The other problem is, funds can be used as per the discretion of the CA member. The MPs are not responsible to the local bodies. They are instead elected for a particular period of time from among many political parties. Naturally, there will be opposition to and concerns regarding the money. The DDC will not be obliged to support the constituency as it is outside its framework. In districts with many constituencies, there is no guaranteee that activities in each one of them will be linked. There is an equal chance of rampant financial irregularies too. Now, there is a new debate in Parliament to increase the constituency fund from Rs 1 million to Rs 50 million. This is preposterous. This indicates a total disregard for the existent institutional framework. The role of the DDC is purely forgotten. Who will execute a constituency development activity worth Rs 50 million an area where there is no institution for it?

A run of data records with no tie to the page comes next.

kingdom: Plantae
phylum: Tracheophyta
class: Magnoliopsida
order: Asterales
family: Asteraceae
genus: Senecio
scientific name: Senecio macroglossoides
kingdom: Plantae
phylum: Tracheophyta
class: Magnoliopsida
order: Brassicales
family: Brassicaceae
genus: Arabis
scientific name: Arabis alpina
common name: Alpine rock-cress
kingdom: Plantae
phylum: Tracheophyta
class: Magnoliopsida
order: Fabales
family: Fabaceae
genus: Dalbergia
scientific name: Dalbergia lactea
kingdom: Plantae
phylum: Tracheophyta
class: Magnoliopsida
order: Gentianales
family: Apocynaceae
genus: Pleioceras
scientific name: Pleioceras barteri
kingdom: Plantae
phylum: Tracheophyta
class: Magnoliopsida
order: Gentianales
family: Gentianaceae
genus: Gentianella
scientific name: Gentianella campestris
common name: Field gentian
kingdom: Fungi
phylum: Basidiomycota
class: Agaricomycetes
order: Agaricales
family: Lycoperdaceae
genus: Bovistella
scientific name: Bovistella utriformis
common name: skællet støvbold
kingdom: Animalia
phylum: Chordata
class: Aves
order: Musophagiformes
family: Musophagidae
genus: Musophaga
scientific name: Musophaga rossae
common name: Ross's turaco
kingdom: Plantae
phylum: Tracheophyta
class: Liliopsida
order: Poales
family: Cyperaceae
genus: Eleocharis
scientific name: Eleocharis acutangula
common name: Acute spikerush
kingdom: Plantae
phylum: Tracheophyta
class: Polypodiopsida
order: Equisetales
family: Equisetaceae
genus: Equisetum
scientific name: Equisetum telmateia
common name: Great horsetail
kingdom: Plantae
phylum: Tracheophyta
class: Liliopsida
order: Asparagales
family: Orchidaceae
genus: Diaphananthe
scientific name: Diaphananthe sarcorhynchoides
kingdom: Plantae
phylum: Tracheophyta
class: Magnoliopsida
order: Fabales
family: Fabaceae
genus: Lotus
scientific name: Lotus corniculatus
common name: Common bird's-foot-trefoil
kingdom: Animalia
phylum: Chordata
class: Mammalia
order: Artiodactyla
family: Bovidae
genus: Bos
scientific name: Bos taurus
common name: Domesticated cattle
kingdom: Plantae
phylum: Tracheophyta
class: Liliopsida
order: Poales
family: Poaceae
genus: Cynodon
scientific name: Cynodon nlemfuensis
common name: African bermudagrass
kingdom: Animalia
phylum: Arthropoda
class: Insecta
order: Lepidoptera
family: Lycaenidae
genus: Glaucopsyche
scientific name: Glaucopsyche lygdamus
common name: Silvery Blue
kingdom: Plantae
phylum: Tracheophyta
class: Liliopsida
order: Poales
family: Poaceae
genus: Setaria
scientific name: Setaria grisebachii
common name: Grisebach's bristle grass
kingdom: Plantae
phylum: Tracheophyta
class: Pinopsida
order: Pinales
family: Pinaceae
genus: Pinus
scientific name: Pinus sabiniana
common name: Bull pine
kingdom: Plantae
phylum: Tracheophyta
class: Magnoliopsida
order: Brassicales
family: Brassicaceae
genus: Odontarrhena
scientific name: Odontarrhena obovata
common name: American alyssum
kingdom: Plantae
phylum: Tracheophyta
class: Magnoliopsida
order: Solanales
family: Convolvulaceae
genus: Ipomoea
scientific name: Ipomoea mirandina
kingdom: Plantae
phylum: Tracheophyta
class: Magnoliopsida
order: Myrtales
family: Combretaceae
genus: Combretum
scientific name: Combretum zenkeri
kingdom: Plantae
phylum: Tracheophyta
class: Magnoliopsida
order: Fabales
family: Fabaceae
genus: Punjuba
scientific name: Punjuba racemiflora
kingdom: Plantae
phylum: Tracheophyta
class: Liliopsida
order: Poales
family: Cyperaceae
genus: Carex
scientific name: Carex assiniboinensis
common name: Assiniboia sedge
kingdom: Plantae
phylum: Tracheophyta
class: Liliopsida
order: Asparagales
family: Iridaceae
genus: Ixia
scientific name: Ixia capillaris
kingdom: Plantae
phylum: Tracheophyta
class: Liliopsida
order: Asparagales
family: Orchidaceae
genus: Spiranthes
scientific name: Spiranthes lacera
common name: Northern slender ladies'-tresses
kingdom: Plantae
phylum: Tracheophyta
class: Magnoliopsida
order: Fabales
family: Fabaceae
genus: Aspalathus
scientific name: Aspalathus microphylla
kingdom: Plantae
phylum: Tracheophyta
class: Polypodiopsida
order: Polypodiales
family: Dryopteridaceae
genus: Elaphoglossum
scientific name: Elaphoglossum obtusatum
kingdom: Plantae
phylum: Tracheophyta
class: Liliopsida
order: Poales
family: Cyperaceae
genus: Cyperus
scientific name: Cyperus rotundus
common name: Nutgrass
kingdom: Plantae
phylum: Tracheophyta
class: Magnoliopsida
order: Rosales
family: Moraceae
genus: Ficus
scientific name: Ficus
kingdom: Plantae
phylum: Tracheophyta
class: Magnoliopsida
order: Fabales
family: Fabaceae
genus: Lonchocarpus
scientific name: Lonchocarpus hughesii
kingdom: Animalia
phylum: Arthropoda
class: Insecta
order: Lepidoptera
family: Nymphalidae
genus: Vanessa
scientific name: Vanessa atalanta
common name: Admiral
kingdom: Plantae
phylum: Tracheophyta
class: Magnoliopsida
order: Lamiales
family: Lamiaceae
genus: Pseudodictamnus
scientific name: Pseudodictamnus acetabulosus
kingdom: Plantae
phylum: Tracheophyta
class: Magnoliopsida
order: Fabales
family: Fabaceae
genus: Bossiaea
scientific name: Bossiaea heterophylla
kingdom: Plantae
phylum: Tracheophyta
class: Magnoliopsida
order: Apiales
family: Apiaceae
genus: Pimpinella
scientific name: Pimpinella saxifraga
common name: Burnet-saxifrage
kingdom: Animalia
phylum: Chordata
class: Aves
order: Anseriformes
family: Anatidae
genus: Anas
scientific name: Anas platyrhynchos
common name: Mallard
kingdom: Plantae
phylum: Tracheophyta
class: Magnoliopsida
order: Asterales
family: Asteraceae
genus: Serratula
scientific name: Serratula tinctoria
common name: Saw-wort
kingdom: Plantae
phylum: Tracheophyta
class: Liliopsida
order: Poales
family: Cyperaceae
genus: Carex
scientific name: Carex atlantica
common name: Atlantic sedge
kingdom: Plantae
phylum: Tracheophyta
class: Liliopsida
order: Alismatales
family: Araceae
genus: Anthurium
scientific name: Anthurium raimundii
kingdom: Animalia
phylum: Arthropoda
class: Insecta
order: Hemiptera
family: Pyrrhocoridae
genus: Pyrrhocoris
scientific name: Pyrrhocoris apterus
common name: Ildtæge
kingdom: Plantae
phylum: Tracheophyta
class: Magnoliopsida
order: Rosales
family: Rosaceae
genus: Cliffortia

If development is the goal, then it would be best to somehow link the CA members with the workings of the DDC to expedite district development. The MPs can attend the DDC meetings during their break from Parliament. And if the existing mechanism and resources are utilised to their full potential no extra funds will be necessary. Secondly, if the existent resources are not enough, the DDC can always demand more from the central government. Then the MPs can liaise with the concerned central authority and expedite the process of disbursing funds.

It is obvious that development in Nepal is not saturated. It is also understood that condtituency development is part of the overall district development process. So to discriminate between condtituency and district development is to corrupt the concept of development itself. The grant component of the DDC can be augmented if necessary, but the detached approach to constituency development is to defile and defame the whole process of integrated development. So, by all means, stop the constituency development disbursement and consolidate the district development process.